Authors: Esther Cleveland Beeson Dupepe, MSPH, MD; Alexander Scott, BS; Jarod Roland, MD; Matthew Smyth, MD (St Louis, MO)

Introduction:

Laser interstitial thermal therapy (LITT) is a less invasive alternative to open surgery.  Here we report a single institution’s experience with this treatment modality for pediatric patients with medically refractory epilepsy.

Methods:

We retrospectively reviewed clinical outcome variables in 30 patients (age 5yo to 21.4 yo) treated for medically refractory epilepsy with LITT.    

Results: 

Visualase (Medtronic Inc) was used in 17 patients and Neuroblate (Monteris Medical Corp.) for 13 patients.  ROSA was used to plan trajectories in 26 cases and Stealth Navigation and the Starfix Platform were each used for 2 patients. Underlying pathology included focal cortical dysplasia (5), tumor (5), cavernomas (2), mesial temporal epilepsy (3), Tuberous Sclerosis (2), periventricular heterotopia (1) and Rasmussen’s encephalitis (1). Two patients without any underlying pathology had seizure foci determined by invasive monitoring and 9 patients underwent palliative corpus callosotomy.

The average OR time was 6 hr 25 min.  17 patients were admitted to the PICU and 13 to the floor postoperatively.  Average hospital length of stay was 2.16 days. Complications included prolonged case duration for fiber repositioning (2) and an MRI coil malfunction (1). One patient developed an SMA syndrome (resolved) and another developed homonymous hemianopsia (expected). There were no hemorrhagic or infectious complications. 

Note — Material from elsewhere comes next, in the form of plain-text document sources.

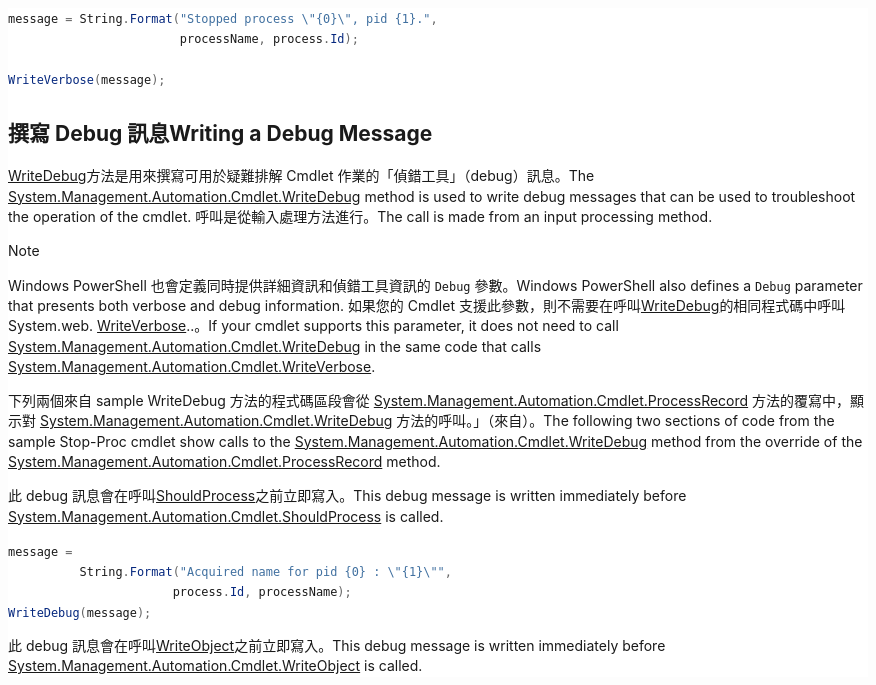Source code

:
 ```csharp
message = String.Format("Stopped process \"{0}\", pid {1}.",
                        processName, process.Id);

WriteVerbose(message);
```

## <a name="writing-a-debug-message"></a><span data-ttu-id="1b64d-132">撰寫 Debug 訊息</span><span class="sxs-lookup"><span data-stu-id="1b64d-132">Writing a Debug Message</span></span>

<span data-ttu-id="1b64d-133">[WriteDebug](/dotnet/api/System.Management.Automation.Cmdlet.WriteDebug)方法是用來撰寫可用於疑難排解 Cmdlet 作業的「偵錯工具」（debug）訊息。</span><span class="sxs-lookup"><span data-stu-id="1b64d-133">The [System.Management.Automation.Cmdlet.WriteDebug](/dotnet/api/System.Management.Automation.Cmdlet.WriteDebug) method is used to write debug messages that can be used to troubleshoot the operation of the cmdlet.</span></span> <span data-ttu-id="1b64d-134">呼叫是從輸入處理方法進行。</span><span class="sxs-lookup"><span data-stu-id="1b64d-134">The call is made from an input processing method.</span></span>

> [!NOTE]
> <span data-ttu-id="1b64d-135">Windows PowerShell 也會定義同時提供詳細資訊和偵錯工具資訊的 `Debug` 參數。</span><span class="sxs-lookup"><span data-stu-id="1b64d-135">Windows PowerShell also defines a `Debug` parameter that presents both verbose and debug information.</span></span> <span data-ttu-id="1b64d-136">如果您的 Cmdlet 支援此參數，則不需要在呼叫[WriteDebug](/dotnet/api/System.Management.Automation.Cmdlet.WriteDebug)的相同程式碼中呼叫 System.web. [WriteVerbose](/dotnet/api/System.Management.Automation.Cmdlet.WriteVerbose)..。</span><span class="sxs-lookup"><span data-stu-id="1b64d-136">If your cmdlet supports this parameter, it does not need to call [System.Management.Automation.Cmdlet.WriteDebug](/dotnet/api/System.Management.Automation.Cmdlet.WriteDebug) in the same code that calls [System.Management.Automation.Cmdlet.WriteVerbose](/dotnet/api/System.Management.Automation.Cmdlet.WriteVerbose).</span></span>

<span data-ttu-id="1b64d-137">下列兩個來自 sample WriteDebug 方法的程式碼區段會從 [System.Management.Automation.Cmdlet.ProcessRecord](/dotnet/api/System.Management.Automation.Cmdlet.ProcessRecord) 方法的覆寫中，顯示對 [System.Management.Automation.Cmdlet.WriteDebug](/dotnet/api/System.Management.Automation.Cmdlet.WriteDebug) 方法的呼叫。」（來自）。</span><span class="sxs-lookup"><span data-stu-id="1b64d-137">The following two sections of code from the sample Stop-Proc cmdlet show calls to the [System.Management.Automation.Cmdlet.WriteDebug](/dotnet/api/System.Management.Automation.Cmdlet.WriteDebug) method from the override of the [System.Management.Automation.Cmdlet.ProcessRecord](/dotnet/api/System.Management.Automation.Cmdlet.ProcessRecord) method.</span></span>

<span data-ttu-id="1b64d-138">此 debug 訊息會在呼叫[ShouldProcess](/dotnet/api/System.Management.Automation.Cmdlet.ShouldProcess)之前立即寫入。</span><span class="sxs-lookup"><span data-stu-id="1b64d-138">This debug message is written immediately before [System.Management.Automation.Cmdlet.ShouldProcess](/dotnet/api/System.Management.Automation.Cmdlet.ShouldProcess) is called.</span></span>

```csharp
message =
          String.Format("Acquired name for pid {0} : \"{1}\"",
                       process.Id, processName);
WriteDebug(message);
```

<span data-ttu-id="1b64d-139">此 debug 訊息會在呼叫[WriteObject](/dotnet/api/System.Management.Automation.Cmdlet.WriteObject)之前立即寫入。</span><span class="sxs-lookup"><span data-stu-id="1b64d-139">This debug message is written immediately before [System.Management.Automation.Cmdlet.WriteObject](/dotnet/api/System.Management.Automation.Cmdlet.WriteObject) is called.</span></span>
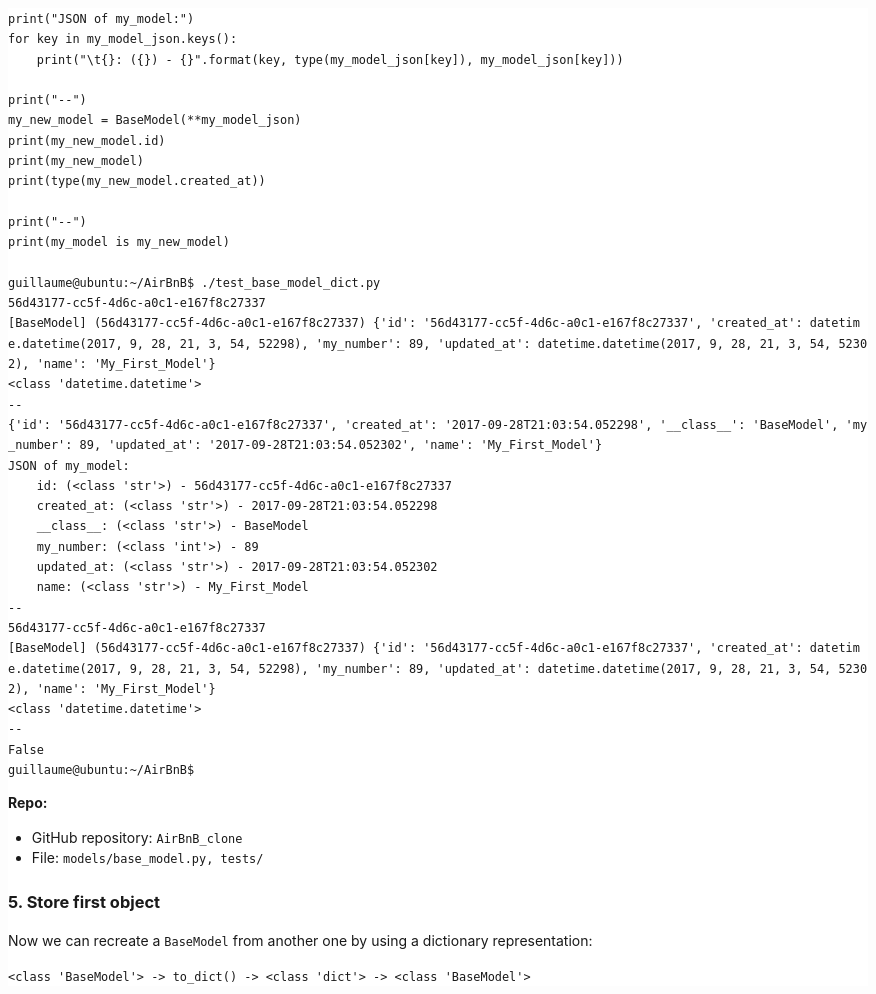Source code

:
 ```
print("JSON of my_model:")
for key in my_model_json.keys():
    print("\t{}: ({}) - {}".format(key, type(my_model_json[key]), my_model_json[key]))

print("--")
my_new_model = BaseModel(**my_model_json)
print(my_new_model.id)
print(my_new_model)
print(type(my_new_model.created_at))

print("--")
print(my_model is my_new_model)

guillaume@ubuntu:~/AirBnB$ ./test_base_model_dict.py
56d43177-cc5f-4d6c-a0c1-e167f8c27337
[BaseModel] (56d43177-cc5f-4d6c-a0c1-e167f8c27337) {'id': '56d43177-cc5f-4d6c-a0c1-e167f8c27337', 'created_at': datetime.datetime(2017, 9, 28, 21, 3, 54, 52298), 'my_number': 89, 'updated_at': datetime.datetime(2017, 9, 28, 21, 3, 54, 52302), 'name': 'My_First_Model'}
<class 'datetime.datetime'>
--
{'id': '56d43177-cc5f-4d6c-a0c1-e167f8c27337', 'created_at': '2017-09-28T21:03:54.052298', '__class__': 'BaseModel', 'my_number': 89, 'updated_at': '2017-09-28T21:03:54.052302', 'name': 'My_First_Model'}
JSON of my_model:
    id: (<class 'str'>) - 56d43177-cc5f-4d6c-a0c1-e167f8c27337
    created_at: (<class 'str'>) - 2017-09-28T21:03:54.052298
    __class__: (<class 'str'>) - BaseModel
    my_number: (<class 'int'>) - 89
    updated_at: (<class 'str'>) - 2017-09-28T21:03:54.052302
    name: (<class 'str'>) - My_First_Model
--
56d43177-cc5f-4d6c-a0c1-e167f8c27337
[BaseModel] (56d43177-cc5f-4d6c-a0c1-e167f8c27337) {'id': '56d43177-cc5f-4d6c-a0c1-e167f8c27337', 'created_at': datetime.datetime(2017, 9, 28, 21, 3, 54, 52298), 'my_number': 89, 'updated_at': datetime.datetime(2017, 9, 28, 21, 3, 54, 52302), 'name': 'My_First_Model'}
<class 'datetime.datetime'>
--
False
guillaume@ubuntu:~/AirBnB$
```

**Repo:**

* GitHub repository: `AirBnB_clone`
* File: `models/base_model.py, tests/`

### 5. Store first object

Now we can recreate a `BaseModel` from another one by using a dictionary representation:

```
<class 'BaseModel'> -> to_dict() -> <class 'dict'> -> <class 'BaseModel'>
```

Average overall follow up was 18.7 months.  Excluding patients treated for palliation, 17 (81%) were Engel class 1 or 2 at 30 day follow up and 11 (52%) patients remained Engel class 1 or 2 at last known follow up (range 6-55 months, average 24.9 months). For patients undergoing palliative CC, 7 (78%) had a clinically relevant reduction in seizure burden, were able to decrease their medications or reported other improvements in their quality of life. 

Conclusion: 

LITT is well tolerated and a reasonable treatment option for pediatric patients with medically refractory epilepsy.